The election of Juan Manuel Santos to the Colombian presidency in June 2010 was key to the renewal of serious dialogue between the two countries. Subsequently, there was an act of reconciliation at the summit in early August 2010. Most importantly, however, the most ironic occurrence during the crisis was the decision of the Colombian courts. In fact, the Constitutional Court invalidated the agreement concerning the lease of military bases in late August 2010, since the procedure for the ratification of international agreements —requiring the participation of the legislative body— had not been respected. The agreement is, therefore, unconstitutional in its form. It remains in abeyance, while the executive branch decides whether the question should be put to members of the Colombian parliament for their approval. In addition, the Constitutional Court must still rule on the merits of the agreement, since many of its articles are being contested by human rights groups in the country.
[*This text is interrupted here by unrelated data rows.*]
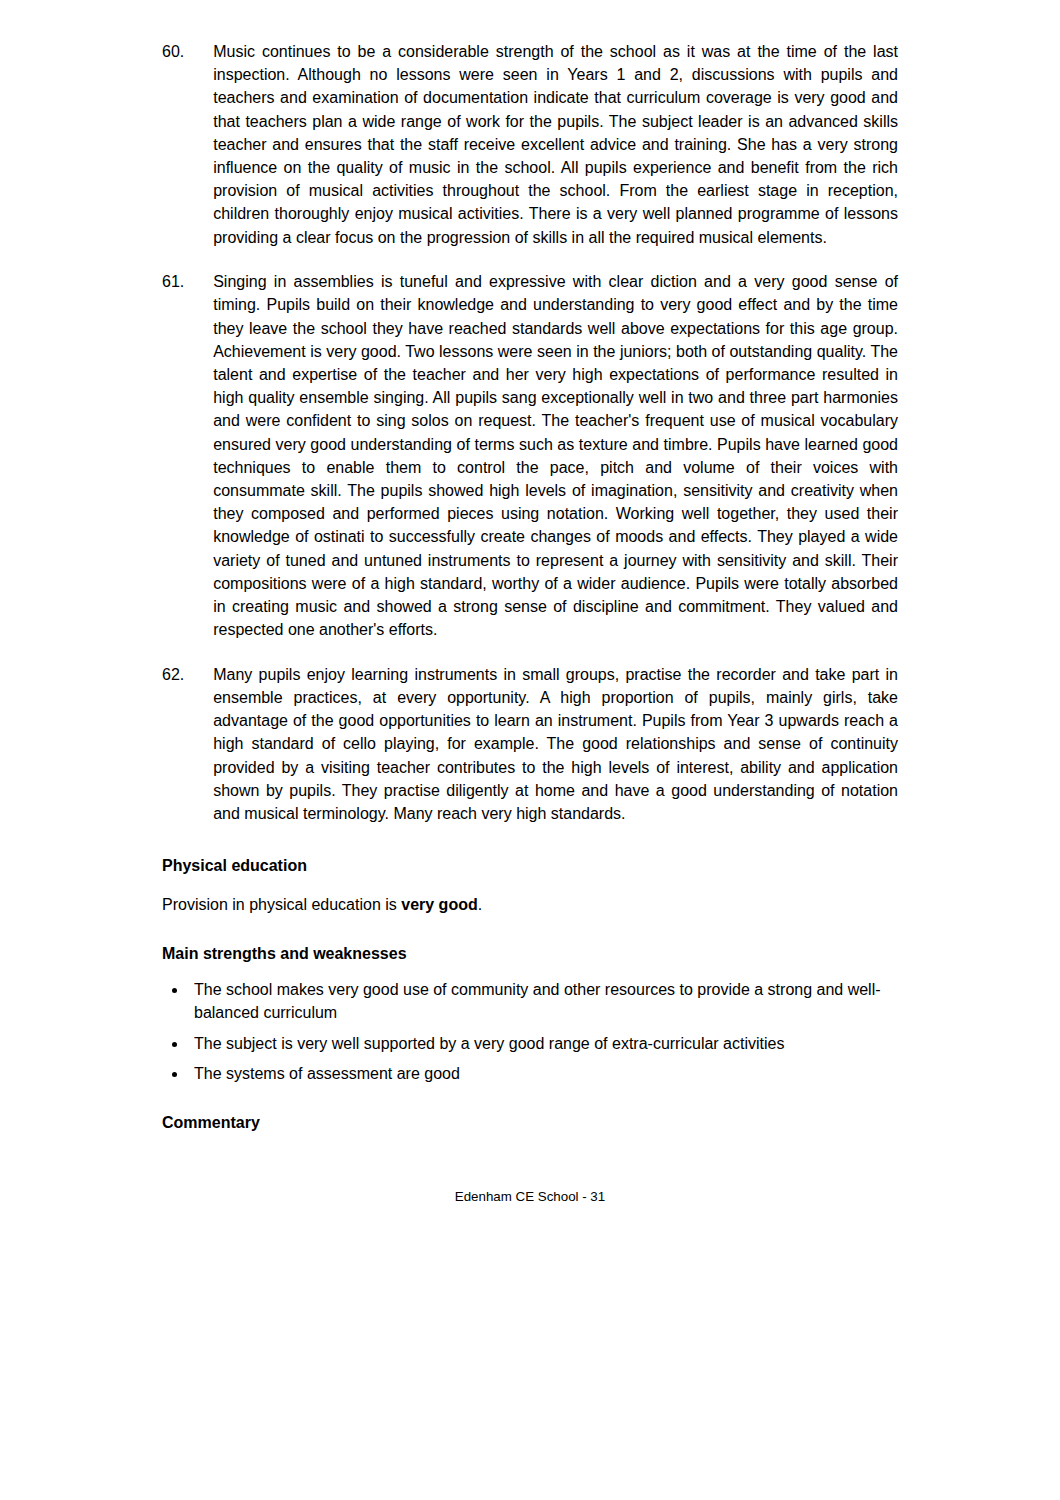60. Music continues to be a considerable strength of the school as it was at the time of the last inspection. Although no lessons were seen in Years 1 and 2, discussions with pupils and teachers and examination of documentation indicate that curriculum coverage is very good and that teachers plan a wide range of work for the pupils. The subject leader is an advanced skills teacher and ensures that the staff receive excellent advice and training. She has a very strong influence on the quality of music in the school. All pupils experience and benefit from the rich provision of musical activities throughout the school. From the earliest stage in reception, children thoroughly enjoy musical activities. There is a very well planned programme of lessons providing a clear focus on the progression of skills in all the required musical elements.
61. Singing in assemblies is tuneful and expressive with clear diction and a very good sense of timing. Pupils build on their knowledge and understanding to very good effect and by the time they leave the school they have reached standards well above expectations for this age group. Achievement is very good. Two lessons were seen in the juniors; both of outstanding quality. The talent and expertise of the teacher and her very high expectations of performance resulted in high quality ensemble singing. All pupils sang exceptionally well in two and three part harmonies and were confident to sing solos on request. The teacher's frequent use of musical vocabulary ensured very good understanding of terms such as texture and timbre. Pupils have learned good techniques to enable them to control the pace, pitch and volume of their voices with consummate skill. The pupils showed high levels of imagination, sensitivity and creativity when they composed and performed pieces using notation. Working well together, they used their knowledge of ostinati to successfully create changes of moods and effects. They played a wide variety of tuned and untuned instruments to represent a journey with sensitivity and skill. Their compositions were of a high standard, worthy of a wider audience. Pupils were totally absorbed in creating music and showed a strong sense of discipline and commitment. They valued and respected one another's efforts.
62. Many pupils enjoy learning instruments in small groups, practise the recorder and take part in ensemble practices, at every opportunity. A high proportion of pupils, mainly girls, take advantage of the good opportunities to learn an instrument. Pupils from Year 3 upwards reach a high standard of cello playing, for example. The good relationships and sense of continuity provided by a visiting teacher contributes to the high levels of interest, ability and application shown by pupils. They practise diligently at home and have a good understanding of notation and musical terminology. Many reach very high standards.
Physical education
Provision in physical education is very good.
Main strengths and weaknesses
The school makes very good use of community and other resources to provide a strong and well-balanced curriculum
The subject is very well supported by a very good range of extra-curricular activities
The systems of assessment are good
Commentary
Edenham CE School - 31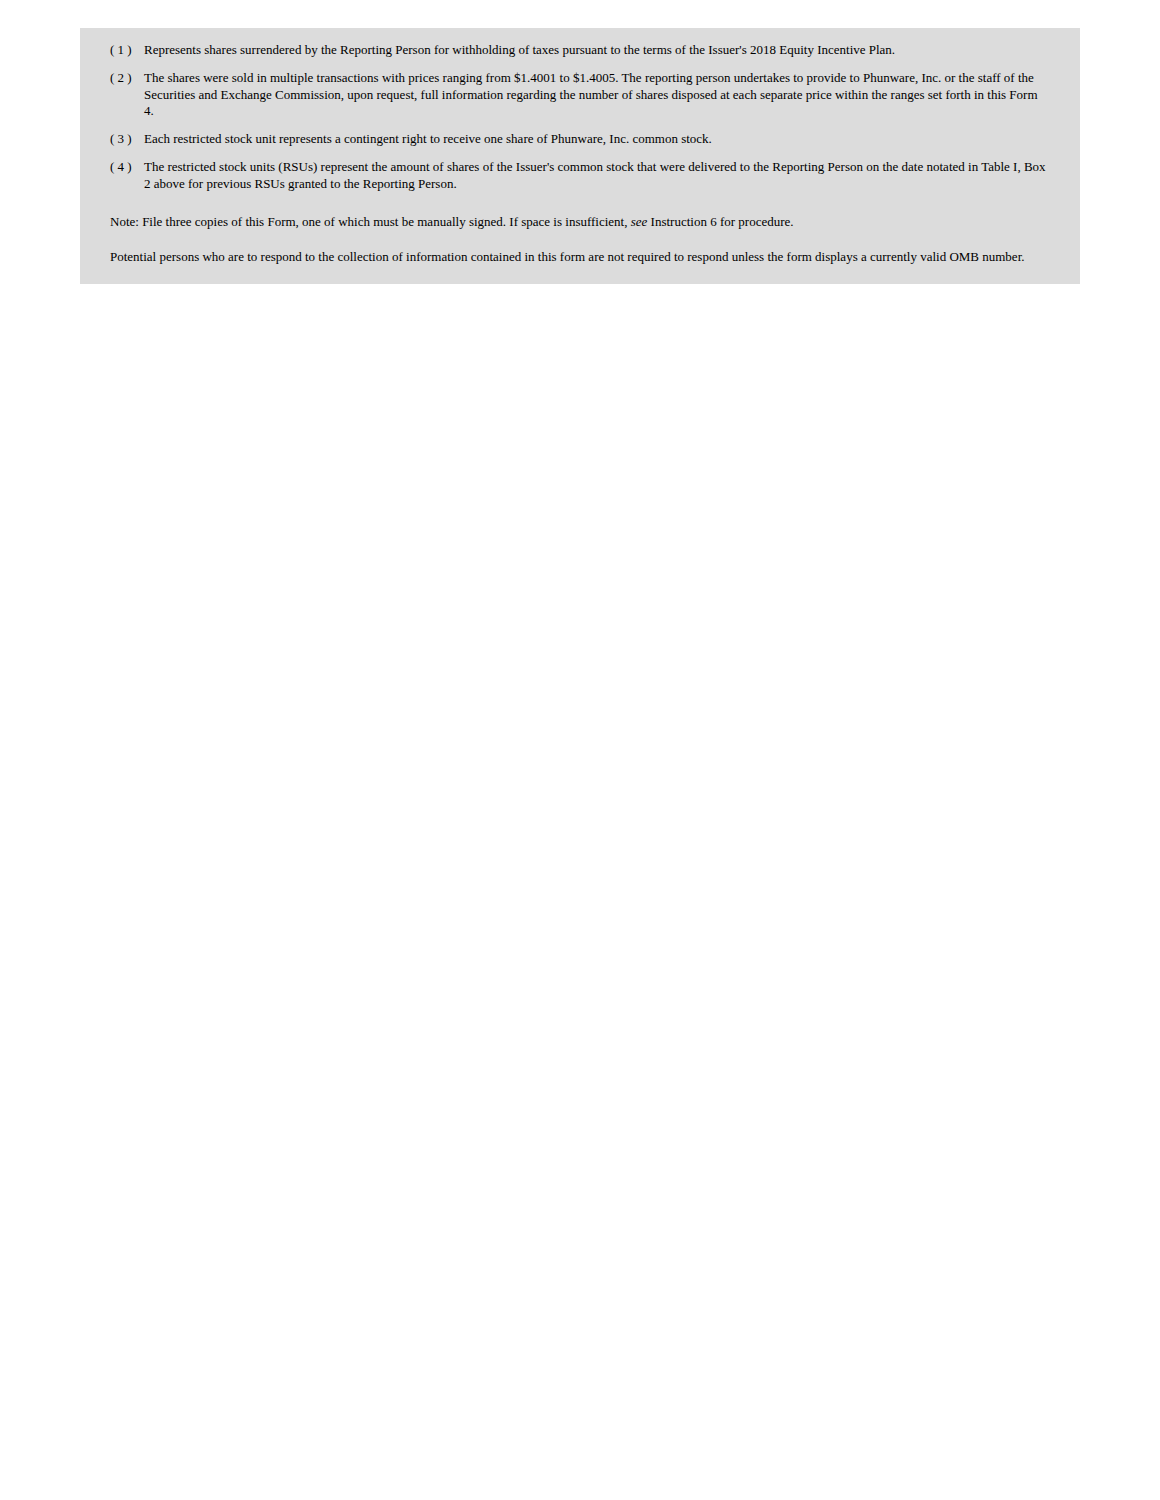| ( 1 ) | Represents shares surrendered by the Reporting Person for withholding of taxes pursuant to the terms of the Issuer's 2018 Equity Incentive Plan. |
| ( 2 ) | The shares were sold in multiple transactions with prices ranging from $1.4001 to $1.4005. The reporting person undertakes to provide to Phunware, Inc. or the staff of the Securities and Exchange Commission, upon request, full information regarding the number of shares disposed at each separate price within the ranges set forth in this Form 4. |
| ( 3 ) | Each restricted stock unit represents a contingent right to receive one share of Phunware, Inc. common stock. |
| ( 4 ) | The restricted stock units (RSUs) represent the amount of shares of the Issuer's common stock that were delivered to the Reporting Person on the date notated in Table I, Box 2 above for previous RSUs granted to the Reporting Person. |
Note: File three copies of this Form, one of which must be manually signed. If space is insufficient, see Instruction 6 for procedure.
Potential persons who are to respond to the collection of information contained in this form are not required to respond unless the form displays a currently valid OMB number.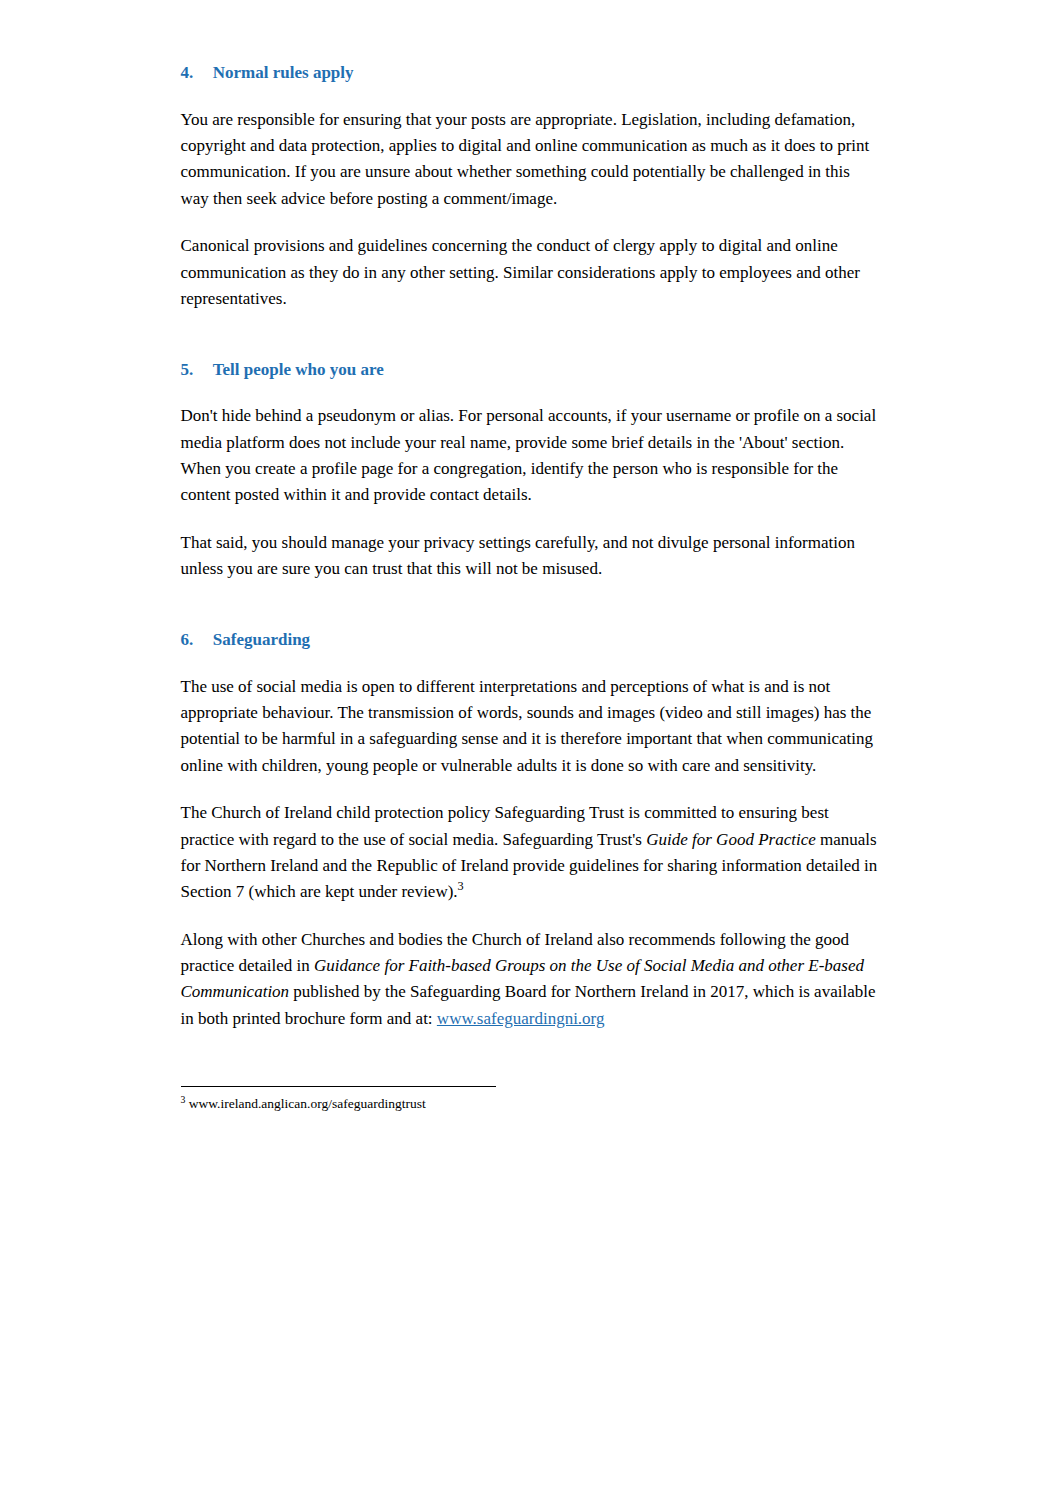4. Normal rules apply
You are responsible for ensuring that your posts are appropriate. Legislation, including defamation, copyright and data protection, applies to digital and online communication as much as it does to print communication. If you are unsure about whether something could potentially be challenged in this way then seek advice before posting a comment/image.
Canonical provisions and guidelines concerning the conduct of clergy apply to digital and online communication as they do in any other setting. Similar considerations apply to employees and other representatives.
5. Tell people who you are
Don't hide behind a pseudonym or alias. For personal accounts, if your username or profile on a social media platform does not include your real name, provide some brief details in the 'About' section. When you create a profile page for a congregation, identify the person who is responsible for the content posted within it and provide contact details.
That said, you should manage your privacy settings carefully, and not divulge personal information unless you are sure you can trust that this will not be misused.
6. Safeguarding
The use of social media is open to different interpretations and perceptions of what is and is not appropriate behaviour. The transmission of words, sounds and images (video and still images) has the potential to be harmful in a safeguarding sense and it is therefore important that when communicating online with children, young people or vulnerable adults it is done so with care and sensitivity.
The Church of Ireland child protection policy Safeguarding Trust is committed to ensuring best practice with regard to the use of social media. Safeguarding Trust's Guide for Good Practice manuals for Northern Ireland and the Republic of Ireland provide guidelines for sharing information detailed in Section 7 (which are kept under review).3
Along with other Churches and bodies the Church of Ireland also recommends following the good practice detailed in Guidance for Faith-based Groups on the Use of Social Media and other E-based Communication published by the Safeguarding Board for Northern Ireland in 2017, which is available in both printed brochure form and at: www.safeguardingni.org
3 www.ireland.anglican.org/safeguardingtrust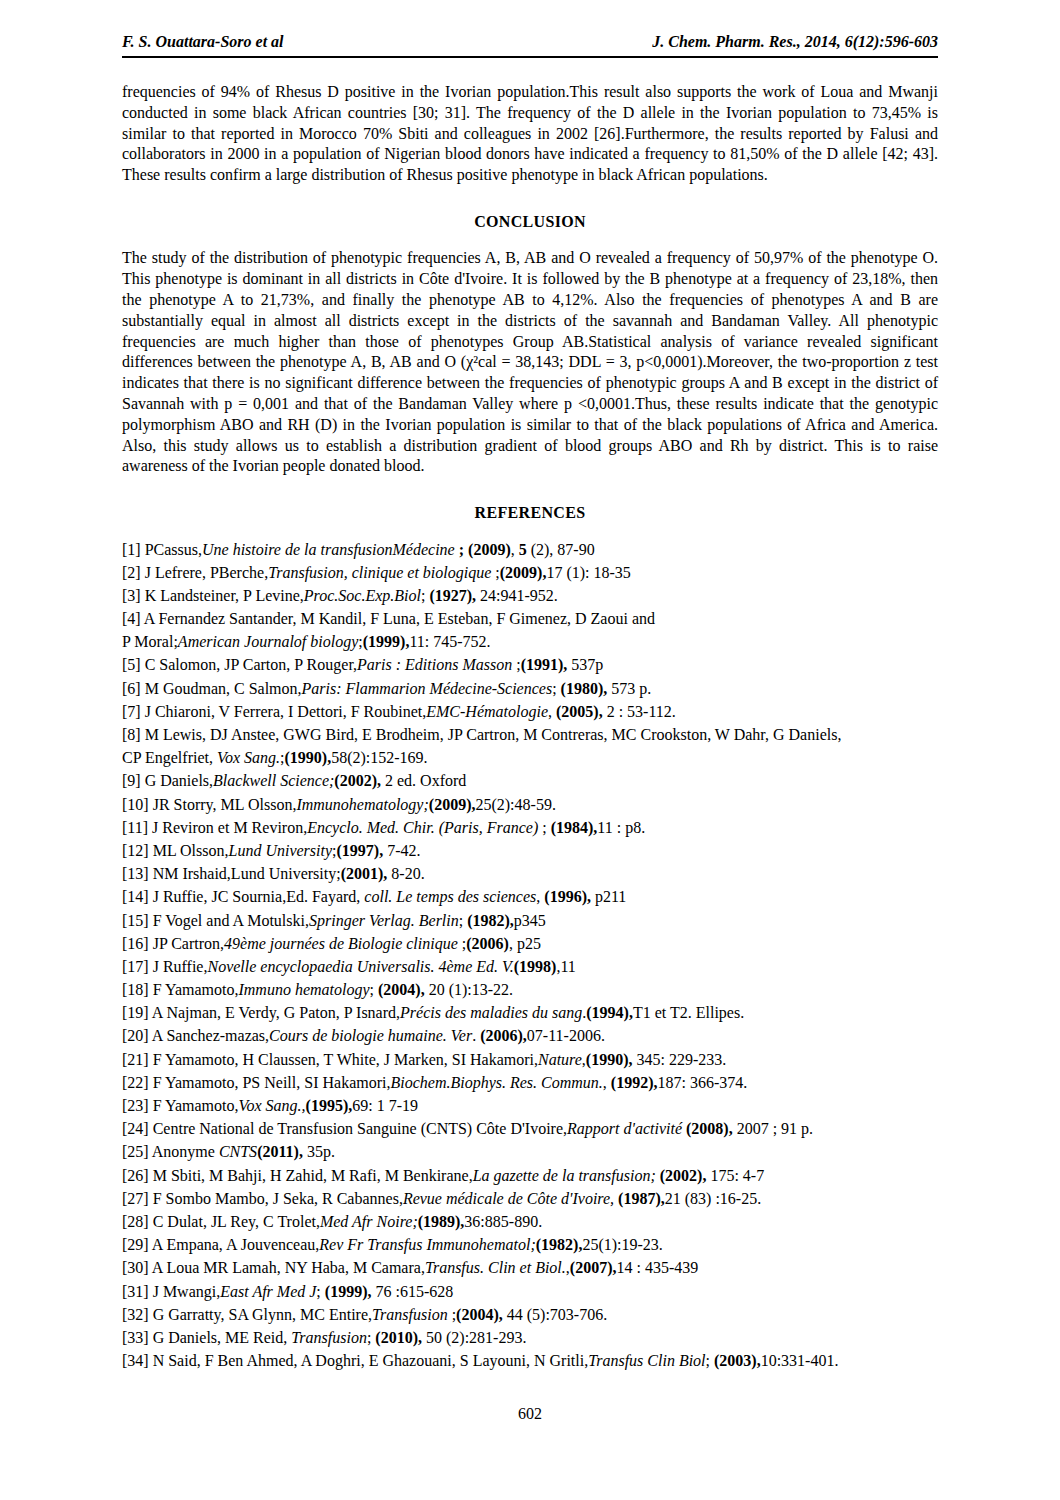F. S. Ouattara-Soro et al J. Chem. Pharm. Res., 2014, 6(12):596-603
frequencies of 94% of Rhesus D positive in the Ivorian population.This result also supports the work of Loua and Mwanji conducted in some black African countries [30; 31]. The frequency of the D allele in the Ivorian population to 73,45% is similar to that reported in Morocco 70% Sbiti and colleagues in 2002 [26].Furthermore, the results reported by Falusi and collaborators in 2000 in a population of Nigerian blood donors have indicated a frequency to 81,50% of the D allele [42; 43]. These results confirm a large distribution of Rhesus positive phenotype in black African populations.
CONCLUSION
The study of the distribution of phenotypic frequencies A, B, AB and O revealed a frequency of 50,97% of the phenotype O. This phenotype is dominant in all districts in Côte d'Ivoire. It is followed by the B phenotype at a frequency of 23,18%, then the phenotype A to 21,73%, and finally the phenotype AB to 4,12%. Also the frequencies of phenotypes A and B are substantially equal in almost all districts except in the districts of the savannah and Bandaman Valley. All phenotypic frequencies are much higher than those of phenotypes Group AB.Statistical analysis of variance revealed significant differences between the phenotype A, B, AB and O (χ²cal = 38,143; DDL = 3, p<0,0001).Moreover, the two-proportion z test indicates that there is no significant difference between the frequencies of phenotypic groups A and B except in the district of Savannah with p = 0,001 and that of the Bandaman Valley where p <0,0001.Thus, these results indicate that the genotypic polymorphism ABO and RH (D) in the Ivorian population is similar to that of the black populations of Africa and America. Also, this study allows us to establish a distribution gradient of blood groups ABO and Rh by district. This is to raise awareness of the Ivorian people donated blood.
REFERENCES
[1] PCassus,Une histoire de la transfusionMédecine ; (2009), 5 (2), 87-90
[2] J Lefrere, PBerche,Transfusion, clinique et biologique ;(2009), 17 (1): 18-35
[3] K Landsteiner, P Levine,Proc.Soc.Exp.Biol; (1927), 24:941-952.
[4] A Fernandez Santander, M Kandil, F Luna, E Esteban, F Gimenez, D Zaoui and
P Moral;American Journalof biology;(1999), 11: 745-752.
[5] C Salomon, JP Carton, P Rouger,Paris : Editions Masson ;(1991), 537p
[6] M Goudman, C Salmon,Paris: Flammarion Médecine-Sciences; (1980), 573 p.
[7] J Chiaroni, V Ferrera, I Dettori, F Roubinet,EMC-Hématologie, (2005), 2 : 53-112.
[8] M Lewis, DJ Anstee, GWG Bird, E Brodheim, JP Cartron, M Contreras, MC Crookston, W Dahr, G Daniels,
CP Engelfriet, Vox Sang.;(1990), 58(2):152-169.
[9] G Daniels,Blackwell Science;(2002), 2 ed. Oxford
[10] JR Storry, ML Olsson,Immunohematology;(2009), 25(2):48-59.
[11] J Reviron et M Reviron,Encyclo. Med. Chir. (Paris, France) ; (1984), 11 : p8.
[12] ML Olsson,Lund University;(1997), 7-42.
[13] NM Irshaid,Lund University;(2001), 8-20.
[14] J Ruffie, JC Sournia,Ed. Fayard, coll. Le temps des sciences, (1996), p211
[15] F Vogel and A Motulski,Springer Verlag. Berlin; (1982), p345
[16] JP Cartron,49ème journées de Biologie clinique ;(2006), p25
[17] J Ruffie,Novelle encyclopaedia Universalis. 4ème Ed. V.(1998),11
[18] F Yamamoto,Immuno hematology; (2004), 20 (1):13-22.
[19] A Najman, E Verdy, G Paton, P Isnard,Précis des maladies du sang.(1994), T1 et T2. Ellipes.
[20] A Sanchez-mazas,Cours de biologie humaine. Ver. (2006), 07-11-2006.
[21] F Yamamoto, H Claussen, T White, J Marken, SI Hakamori,Nature,(1990), 345: 229-233.
[22] F Yamamoto, PS Neill, SI Hakamori,Biochem.Biophys. Res. Commun., (1992), 187: 366-374.
[23] F Yamamoto,Vox Sang.,(1995), 69: 1 7-19
[24] Centre National de Transfusion Sanguine (CNTS) Côte D'Ivoire,Rapport d'activité (2008), 2007 ; 91 p.
[25] Anonyme CNTS(2011), 35p.
[26] M Sbiti, M Bahji, H Zahid, M Rafi, M Benkirane,La gazette de la transfusion; (2002), 175: 4-7
[27] F Sombo Mambo, J Seka, R Cabannes,Revue médicale de Côte d'Ivoire, (1987), 21 (83) :16-25.
[28] C Dulat, JL Rey, C Trolet,Med Afr Noire;(1989), 36:885-890.
[29] A Empana, A Jouvenceau,Rev Fr Transfus Immunohematol;(1982), 25(1):19-23.
[30] A Loua MR Lamah, NY Haba, M Camara,Transfus. Clin et Biol.,(2007), 14 : 435-439
[31] J Mwangi,East Afr Med J; (1999), 76 :615-628
[32] G Garratty, SA Glynn, MC Entire,Transfusion ;(2004), 44 (5):703-706.
[33] G Daniels, ME Reid, Transfusion; (2010), 50 (2):281-293.
[34] N Said, F Ben Ahmed, A Doghri, E Ghazouani, S Layouni, N Gritli,Transfus Clin Biol; (2003), 10:331-401.
602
In the summer of 2009, all ingredients were in place for a war to break out between Colombia and Venezuela. Nonetheless, in spite of the threats and transnational problems, an armed conflict did not materialize thanks to diplomacy and to democratic and legal mechanisms. Furthermore, the conflict-free election of Juan Manuel Santos in Colombia nearly a year after the crisis began and his administration’s respect for the rule of law did much to appease tensions. However, nothing can guarantee that the disputes between the two countries will not see a resurgence over the next few years. The uncertainty over the location of the military bases, the continued militarization of the civil war in Colombia and the political instrumentalization of Venezuela’s problems will not disappear overnight. Furthermore, border tensions remain high, the authoritarian rants of President Chávez are becoming more frequent, and the FARC organization has certainly been weakened, but is not yet open to peace. Finally, U.S. policy in the region seems inconsistent and even of little consequence, which is undoubtedly weakening Andean regional security efforts.

Hugo Loiseau is adjunct professor at the École de politique appliquée at the Université de Sherbrooke. He holds a doctorate from Université Laval.